In oil & gas transmission, water supply and drainage systems, piling foundations, and long-distance pipeline projects, Large Diameter Spiral Welded Steel Pipe (SSAW) and Longitudinal Submerged Arc Welded Pipe (LSAW) are the two most widely used materials. Due to their fundamentally different manufacturing processes, they exhibit distinct performance characteristics and application scenarios.
Below is a professional comparison and selection guide for your reference.
I. Core Manufacturing Process and Appearance Differences
SSAW (Spiral Submerged Arc Welding):
Manufactured from hot-rolled steel coils that are continuously formed into a pipe. The forming axis is set at a certain angle to the pipe axis, resulting in a spiral weld seam that runs helically along the pipe body.
LSAW (Longitudinal Submerged Arc Welding):
Typically produced from steel plates. The plate is formed into a cylindrical shape using a press or forming machine, and the weld seam runs in a straight longitudinal line.

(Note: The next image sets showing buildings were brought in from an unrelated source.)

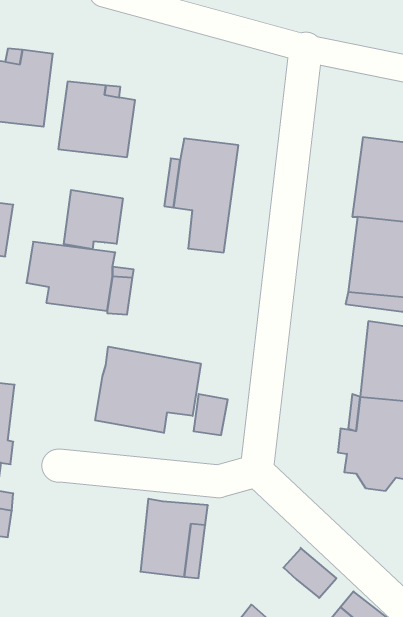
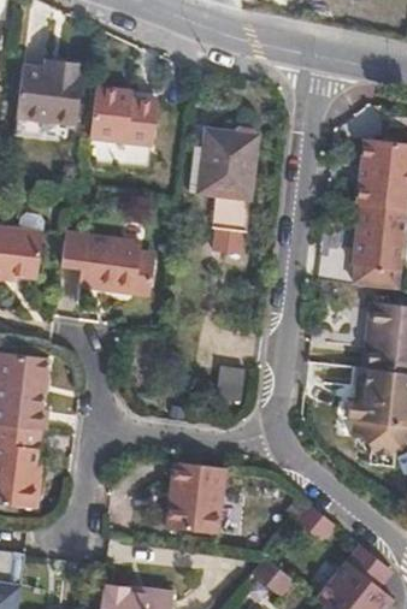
building: [64,190,123,249] -> none
building: [95,347,201,433] -> none

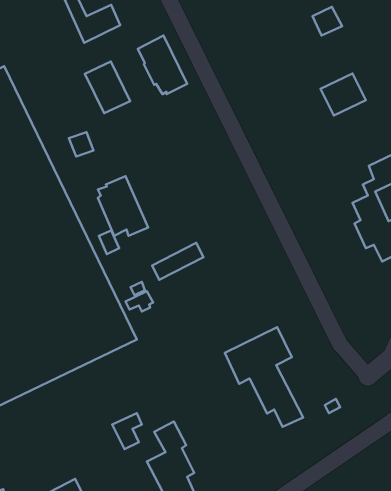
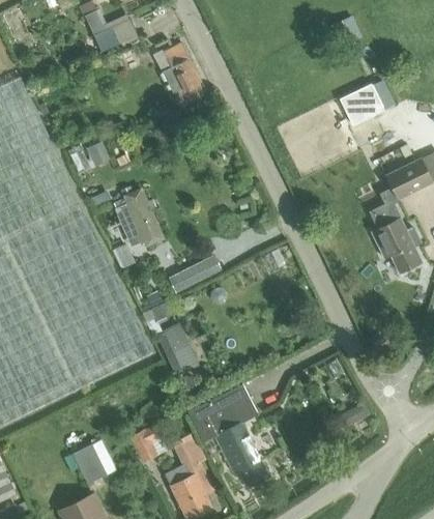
building: [85,62,130,113] -> none
building: none -> [156,322,199,373]
building: [225,327,303,427] -> [190,384,268,485]
building: none -> [73,443,108,483]

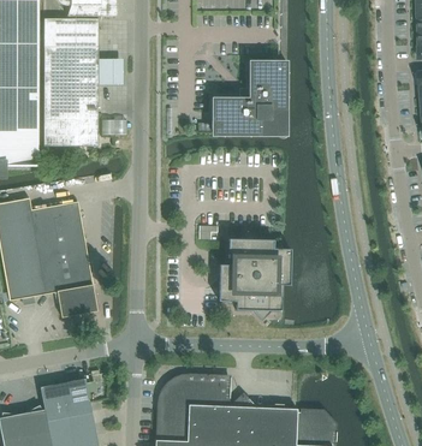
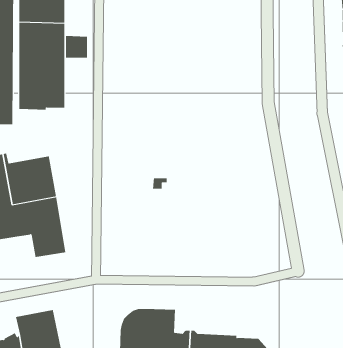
building: [210,60,286,136] -> none
building: [220,231,287,319] -> none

II. SSAW vs. LSAW Performance Comparison Table
To better understand the differences, here is a structured comparison based on technical parameters and engineering applications:
| Feature | SSAW (Spiral Welded Pipe) | LSAW (Longitudinal SAW Pipe) |
| Raw Material | Hot-rolled steel coil | Wide and thick steel plate |
| Weld Seam Length | Longer (approx. 1.5–2 times the pipe length) | Shorter (equal to pipe length) |
| Diameter Range | Extremely wide; large diameters achievable from narrow strip | Limited by plate width; extra-large diameters may require double seams |
| Wall Thickness Capability | Relatively thinner (typically below 25 mm) | Extremely thick (can reach 40 mm to over 100 mm) |
| Geometrical Accuracy | Slightly lower (more complex residual stress) | Very high (usually mechanically expanded) |
| Impact Resistance | Moderate | Excellent; suitable for low temperature and high-pressure conditions |
| Overall Cost | Lower (high production efficiency, readily available raw material) | Higher (complex process, higher plate cost) |
III. Selection Guide: How to Make the Right Decision
In real-world projects, selection should not be based on price alone. Instead, evaluate four key factors: pressure, geological conditions, wall thickness, and budget.
3.1 When to Choose LSAW
High-pressure critical pipelines:
For high-pressure gas transmission lines (such as X70/X80 grades), LSAW is the preferred choice. Its shorter weld seam and mechanical expansion ensure superior dimensional accuracy and consistent mechanical performance, enabling it to withstand higher operating stress.
Extreme wall thickness requirements:
When the required wall thickness exceeds 25.4 mm, spiral welded pipes are often limited by coil thickness. In such cases, LSAW becomes the only viable option.
Complex geological conditions:
In seismic zones, permafrost regions, or areas with potential ground settlement, LSAW offers better deformation resistance and toughness.
Offshore and marine engineering:
Due to high external pressure and strict anti-corrosion requirements, subsea pipelines are almost exclusively manufactured using LSAW.
3.2 When to Choose SSAW
Medium- to low-pressure long-distance transmission:
Applications such as municipal water supply, drainage systems, low-pressure gas pipelines, and district heating networks benefit from SSAW due to its excellent cost-performance ratio.
Structural and piling applications:
For bridge piles, port construction, and structural components, spiral welded pipes are more economical thanks to high production efficiency and flexibility in large-diameter manufacturing.
Cost-sensitive projects:
Under the condition that design strength requirements are met, SSAW is typically 15% to 25% more cost-effective than LSAW. For large-diameter, low-pressure projects, this can result in significant savings.
Non-standard large diameters:
SSAW pipes can be produced in various diameters by adjusting the forming angle of the steel strip, making them ideal for customized, non-standard sizes.
IV. Final Selection Recommendations
Select based on pressure level:
For very high pressure (above 10 MPa), prioritize LSAW. For medium to low pressure (1.6 MPa to 6.4 MPa), SSAW is a more economical choice.
Consider diameter and wall thickness:
For large diameters with moderate wall thickness, SSAW has a clear advantage. For large diameters combined with very thick walls, LSAW is the only feasible solution.
Evaluate application scenario:
For oil and gas transmission pipelines, LSAW is generally preferred. For municipal infrastructure and construction projects, SSAW is typically the optimal choice.